All of the data should be reproduced word for word, though its pictures must be omitted.

Extracted records:

══════

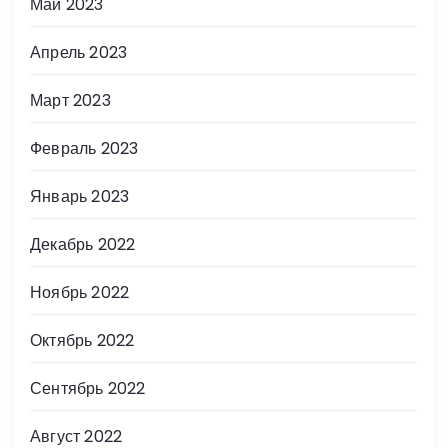
Май 2023
Апрель 2023
Март 2023
Февраль 2023
Январь 2023
Декабрь 2022
Ноябрь 2022
Октябрь 2022
Сентябрь 2022
Август 2022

══════

## Completed exercise
Май 2023
Апрель 2023
Март 2023
Февраль 2023
Январь 2023
Декабрь 2022
Ноябрь 2022
Октябрь 2022
Сентябрь 2022
Август 2022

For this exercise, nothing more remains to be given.